Memorial Day יום הזיכרון

Tonight Yom HaZikaron, Memorial Day, begins in Israel. I went to the ceremony at the local memorial in Dimona where the entire city had gathered. I walked there with Orr and Mor and we got there a minute before the siren rang. It is a very interesting and, I think, fitting custom. If you're at a memorial, it helps mark the beginning and sets a very somber tone; but if you're not a memorial and if you're making an effort not to commemorate the day, you are forced to because the siren can't be ignored.

The ceremony began with with prayers read by the Chief Rabbi of Dimona and another important local rabbi (who happened to be an American oleh). As the Chief Rabbi read the prayer for Gilad Shalit, his voice began to falter and he had trouble maintaining his composure.

High School girls read poems the pain of loss and the cruelty of time on those who survive the fallen, interspersed with some somber songs. Then they read out the names of everyone from Dimona who died in service or in terrorist attacks since 1948. It took a long time, but everyone stayed where they were and there was complete silence as we all listened. After all the names were read, we stood for HaTikvah.
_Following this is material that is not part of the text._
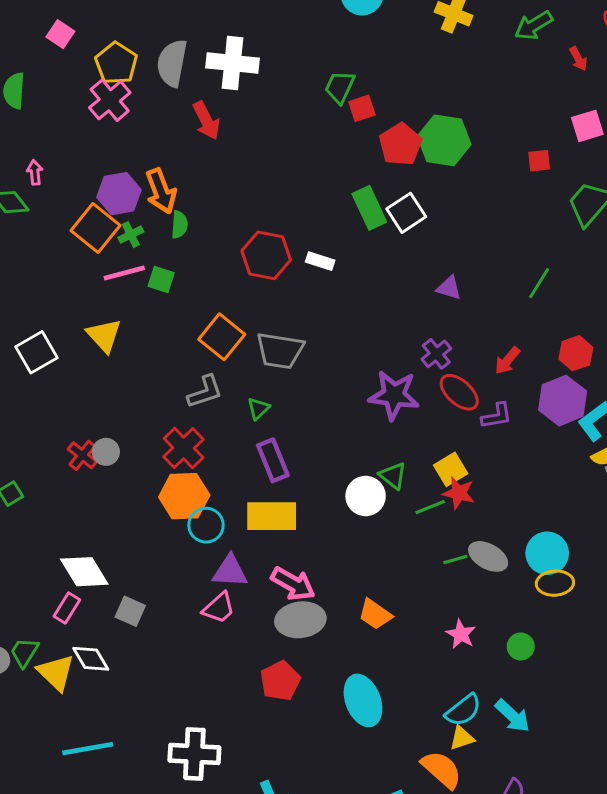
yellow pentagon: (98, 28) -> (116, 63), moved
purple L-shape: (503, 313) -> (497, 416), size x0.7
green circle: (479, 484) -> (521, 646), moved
When we finished HaTikvah and everyone dispersed, some of us walked over to a smaller ceremony for a soldier from Dimona who was recently killed. At the beginning, Noam Shalit, Gilad's father, spoke. It is amazing he still has the ability and strength to go on speaking at events like this after nearly four years. Mourning on memorial day is hard enough, but to be kept in limbo, as the Shalit family has, must be intolerable. To get up in front of everyone and say "גלעד עדיין חי" "Gilad is still alive," is nothing short of amazing.

On our way back home, Stav asked me what I thought about Israeli Memorial Day and how it compared to the American Memorial Day. I told her how it is a shame that in America, unless you were in the army or know someone personally who died, Memorial Day is just a day off from work. It's a day of shopping for sales and going to BBQs. It has lost almost all meaning and it is only in Israel that I ever felt the day truly respected.